*Используя сведения:*
**a.** Перечислите все источники, которыми пользовался составитель «Хронографа», согласно тексту о «Хронографе» ниже.
**b.** Подхватите текст о «Хронографе» и продолжите его сразу после последнего предложения.

======== Отрывок текста ========

Составитель «Хронографа» широко воспользовался всеми доступными ему в России материалами по всемирной истории. Его источниками были библейские книги, «Летописец Еллинский и Римский» второй редакции (включавший в свой состав обширные извлечения из переводных хроник Георгия Амартола и Иоанна Малалы), болгарский перевод византийской «Хроники» Константина Манассии, Житие сербских святых, сокращенная редакция «Хроники» Иоанна Зонары («Паралипомен»), Сокращенный летописный свод конца XV в.
Как бы ни были разнородны источники «Хронографа», принципы изображения в нем человека более или менее едины.
В «Хронографе» исторические факты были лишь материалом для литературно занимательного чтения, для моральных выводов. «Русский Хронограф» представлял собою цепь занимательных новелл, имеющих ясно выраженную завязку – экспозицию, в виде предварительной общей характеристики действующего лица, затем развитие действия и, наконец, заключительную развязку, иногда с последующими нравоучениями. Само повествование в «Хронографе» прерывалось риторическими вопросами, которые должны были поддерживать интерес повествования. Риторическая шумиха и бесконечное морализирование поднимали на ходули исторические события, лишали их той эпической документальности, которой отличались записи русской летописи. Вся мировая история в изложении «Хронографа» – цепь нравоучительных историй, рисующих неслыханные злодеяния, неимоверные подвиги благочестия, мученичество праведных и преступления нечестивых. Чудесные события, предвещания, указания на символическое значение событий обильно насыщают повествование.

======== Фрагмент данных ========

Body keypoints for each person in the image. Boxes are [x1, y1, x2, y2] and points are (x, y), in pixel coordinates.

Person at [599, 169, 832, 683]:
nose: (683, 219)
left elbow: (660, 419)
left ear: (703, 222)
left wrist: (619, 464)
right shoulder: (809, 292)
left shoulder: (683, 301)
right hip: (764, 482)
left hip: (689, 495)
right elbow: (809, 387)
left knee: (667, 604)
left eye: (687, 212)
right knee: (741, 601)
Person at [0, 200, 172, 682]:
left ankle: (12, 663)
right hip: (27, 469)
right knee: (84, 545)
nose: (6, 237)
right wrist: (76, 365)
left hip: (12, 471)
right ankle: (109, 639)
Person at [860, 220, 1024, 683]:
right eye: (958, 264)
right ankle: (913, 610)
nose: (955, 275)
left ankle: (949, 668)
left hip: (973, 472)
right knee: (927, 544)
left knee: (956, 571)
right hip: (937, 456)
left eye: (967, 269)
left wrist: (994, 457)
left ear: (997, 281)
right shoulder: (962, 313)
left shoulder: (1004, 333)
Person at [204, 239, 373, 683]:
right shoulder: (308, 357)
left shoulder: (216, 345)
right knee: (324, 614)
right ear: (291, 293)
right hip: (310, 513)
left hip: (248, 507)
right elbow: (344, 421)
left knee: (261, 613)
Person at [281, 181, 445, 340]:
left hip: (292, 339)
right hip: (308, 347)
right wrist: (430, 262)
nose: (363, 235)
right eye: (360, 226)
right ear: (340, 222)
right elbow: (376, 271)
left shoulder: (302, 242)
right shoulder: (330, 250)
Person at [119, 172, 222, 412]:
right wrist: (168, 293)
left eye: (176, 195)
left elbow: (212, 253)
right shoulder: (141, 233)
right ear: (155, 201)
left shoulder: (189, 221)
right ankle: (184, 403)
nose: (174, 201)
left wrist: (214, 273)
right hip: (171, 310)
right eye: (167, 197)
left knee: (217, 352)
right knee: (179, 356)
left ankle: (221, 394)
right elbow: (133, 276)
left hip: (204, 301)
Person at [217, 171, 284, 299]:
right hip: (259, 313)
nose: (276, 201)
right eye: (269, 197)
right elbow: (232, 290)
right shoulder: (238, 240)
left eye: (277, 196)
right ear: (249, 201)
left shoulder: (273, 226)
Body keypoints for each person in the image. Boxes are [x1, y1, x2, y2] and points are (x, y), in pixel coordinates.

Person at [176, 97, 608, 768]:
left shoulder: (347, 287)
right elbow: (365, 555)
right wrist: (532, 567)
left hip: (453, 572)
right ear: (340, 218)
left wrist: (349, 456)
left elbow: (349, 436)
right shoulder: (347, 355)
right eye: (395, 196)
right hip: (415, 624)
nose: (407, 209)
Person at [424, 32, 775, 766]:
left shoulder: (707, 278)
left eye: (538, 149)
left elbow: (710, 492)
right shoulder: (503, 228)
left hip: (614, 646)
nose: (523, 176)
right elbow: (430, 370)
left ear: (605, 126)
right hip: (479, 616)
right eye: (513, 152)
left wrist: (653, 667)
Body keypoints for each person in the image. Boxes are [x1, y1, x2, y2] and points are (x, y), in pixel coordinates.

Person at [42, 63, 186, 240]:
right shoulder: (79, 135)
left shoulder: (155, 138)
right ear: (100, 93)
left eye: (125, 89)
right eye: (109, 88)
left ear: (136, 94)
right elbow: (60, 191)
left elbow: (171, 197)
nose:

========

*Результаты заданий:*
**a.**
- библейские книги
- «Летописец Еллинский и Римский» второй редакции
- болгарский перевод византийской «Хроники» Константина Манассии
- Житие сербских святых
- сокращенная редакция «Хроники» Иоанна Зонары («Паралипомен»)
- Сокращенный летописный свод конца XV в.

**b.**
Действующими лицами «Хронографа», наряду с императорами, церковными властями, царями, полководцами, пророками, были и безымянные герои, что явилось совершенною новостью для проникнутого духом историзма русского летописания, всегда точного в определении тех лиц, о которых велось повествование. В «Хронографе» нередко действует «некий человек разумен», «воин некий блуден зело», «нецие же мужие»[48]
и т. д. Об известных исторических лицах «Хронограф» говорит как о неизвестных: «сей» Троян, «сей» Констанций и т. д.Историческое лицо интересно составителю «Хронографа» не само по себе, а лишь как пример для нравоучения. История – цепь анекдотов, занимательных и поучительных. «Хронограф» делится не на годовые статьи, как русская летопись, а на ряд рассказов с законченным повествовательным сюжетом. Это небольшие новеллы, оканчивающиеся эффектной развязкой: наказанием за содеянное, смертью героя, – сопровождаемые нравоучительными сентенциями, составляющими существенную сторону изложения «Хронографа». Обычно это раздумье над превратностью исторической действительности, над бренностью всего земного. Так, например, в повествовании о «царстве Коньстянтина Дуки» освобождение Романа из тюрьмы и женитьба его на царице сопровождаются антитезой дворца и тюрьмы, кандалов и царских «бисерных» одежд, «худой» тюремной постели и царского брачного одра. Заканчивалось повествование характерным афоризмом: «Таковы ти суть твоа игры, игрече, коло (колесо) житейское!»
Эти нравоучительные сентенции не только замыкают статьи «Хронографа» – они сопровождают собою все изложение. Автор как бы руководит читателем, постоянно обращая его внимание на моральную сторону событий, на их «сокровенный», «вечный», вневременной смысл. Рок, судьба, всесилие Бога и бессилие человека – вот темы авторских ремарок. Человека, «обладаемого» божьими «крепкыми руками», никто не может убить раньше «уреченнаго времене». Автор иронизирует над усилиями людей достичь недосягаемого.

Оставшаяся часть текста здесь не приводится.